(Supplied data Opens)
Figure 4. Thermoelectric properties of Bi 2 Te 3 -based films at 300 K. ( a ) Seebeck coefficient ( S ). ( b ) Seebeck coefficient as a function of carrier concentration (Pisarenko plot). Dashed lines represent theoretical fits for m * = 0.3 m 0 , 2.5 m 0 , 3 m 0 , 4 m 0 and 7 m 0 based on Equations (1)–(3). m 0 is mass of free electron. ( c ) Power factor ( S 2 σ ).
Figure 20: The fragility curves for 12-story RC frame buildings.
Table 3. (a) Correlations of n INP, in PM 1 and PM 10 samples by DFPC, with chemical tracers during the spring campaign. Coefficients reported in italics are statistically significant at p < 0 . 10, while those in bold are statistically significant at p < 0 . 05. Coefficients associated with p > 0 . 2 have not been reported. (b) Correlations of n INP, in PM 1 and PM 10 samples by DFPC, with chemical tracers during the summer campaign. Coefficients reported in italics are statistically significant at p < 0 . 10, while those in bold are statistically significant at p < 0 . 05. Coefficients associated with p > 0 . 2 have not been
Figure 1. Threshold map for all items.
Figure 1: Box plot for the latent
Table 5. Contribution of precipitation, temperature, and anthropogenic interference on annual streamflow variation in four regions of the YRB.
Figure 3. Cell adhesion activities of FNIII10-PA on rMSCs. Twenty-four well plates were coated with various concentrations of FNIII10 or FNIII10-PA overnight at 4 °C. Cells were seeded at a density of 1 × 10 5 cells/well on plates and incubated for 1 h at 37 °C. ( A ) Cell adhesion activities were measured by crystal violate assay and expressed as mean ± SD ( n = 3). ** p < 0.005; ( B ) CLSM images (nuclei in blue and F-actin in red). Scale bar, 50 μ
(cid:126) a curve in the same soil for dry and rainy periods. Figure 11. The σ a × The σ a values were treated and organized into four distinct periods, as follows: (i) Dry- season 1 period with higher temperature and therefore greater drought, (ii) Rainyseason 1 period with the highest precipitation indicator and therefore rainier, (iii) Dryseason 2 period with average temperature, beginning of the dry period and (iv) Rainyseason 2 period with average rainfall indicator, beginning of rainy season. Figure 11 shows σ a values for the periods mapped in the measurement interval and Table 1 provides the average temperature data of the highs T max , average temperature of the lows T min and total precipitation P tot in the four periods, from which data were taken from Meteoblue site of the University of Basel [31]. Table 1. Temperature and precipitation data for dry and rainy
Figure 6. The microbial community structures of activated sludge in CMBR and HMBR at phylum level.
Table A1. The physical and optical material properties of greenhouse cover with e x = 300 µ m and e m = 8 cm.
(Supplied data Closes)
— Instructions for the task —
Each of the lines above should be printed again precisely as it reads.

— Written reply —
Figure 4. Thermoelectric properties of Bi 2 Te 3 -based films at 300 K. ( a ) Seebeck coefficient ( S ). ( b ) Seebeck coefficient as a function of carrier concentration (Pisarenko plot). Dashed lines represent theoretical fits for m * = 0.3 m 0 , 2.5 m 0 , 3 m 0 , 4 m 0 and 7 m 0 based on Equations (1)–(3). m 0 is mass of free electron. ( c ) Power factor ( S 2 σ ).
Figure 20: The fragility curves for 12-story RC frame buildings.
Table 3. (a) Correlations of n INP, in PM 1 and PM 10 samples by DFPC, with chemical tracers during the spring campaign. Coefficients reported in italics are statistically significant at p < 0 . 10, while those in bold are statistically significant at p < 0 . 05. Coefficients associated with p > 0 . 2 have not been reported. (b) Correlations of n INP, in PM 1 and PM 10 samples by DFPC, with chemical tracers during the summer campaign. Coefficients reported in italics are statistically significant at p < 0 . 10, while those in bold are statistically significant at p < 0 . 05. Coefficients associated with p > 0 . 2 have not been
Figure 1. Threshold map for all items.
Figure 1: Box plot for the latent
Table 5. Contribution of precipitation, temperature, and anthropogenic interference on annual streamflow variation in four regions of the YRB.
Figure 3. Cell adhesion activities of FNIII10-PA on rMSCs. Twenty-four well plates were coated with various concentrations of FNIII10 or FNIII10-PA overnight at 4 °C. Cells were seeded at a density of 1 × 10 5 cells/well on plates and incubated for 1 h at 37 °C. ( A ) Cell adhesion activities were measured by crystal violate assay and expressed as mean ± SD ( n = 3). ** p < 0.005; ( B ) CLSM images (nuclei in blue and F-actin in red). Scale bar, 50 μ
(cid:126) a curve in the same soil for dry and rainy periods. Figure 11. The σ a × The σ a values were treated and organized into four distinct periods, as follows: (i) Dry- season 1 period with higher temperature and therefore greater drought, (ii) Rainyseason 1 period with the highest precipitation indicator and therefore rainier, (iii) Dryseason 2 period with average temperature, beginning of the dry period and (iv) Rainyseason 2 period with average rainfall indicator, beginning of rainy season. Figure 11 shows σ a values for the periods mapped in the measurement interval and Table 1 provides the average temperature data of the highs T max , average temperature of the lows T min and total precipitation P tot in the four periods, from which data were taken from Meteoblue site of the University of Basel [31]. Table 1. Temperature and precipitation data for dry and rainy
Figure 6. The microbial community structures of activated sludge in CMBR and HMBR at phylum level.
Table A1. The physical and optical material properties of greenhouse cover with e x = 300 µ m and e m = 8 cm.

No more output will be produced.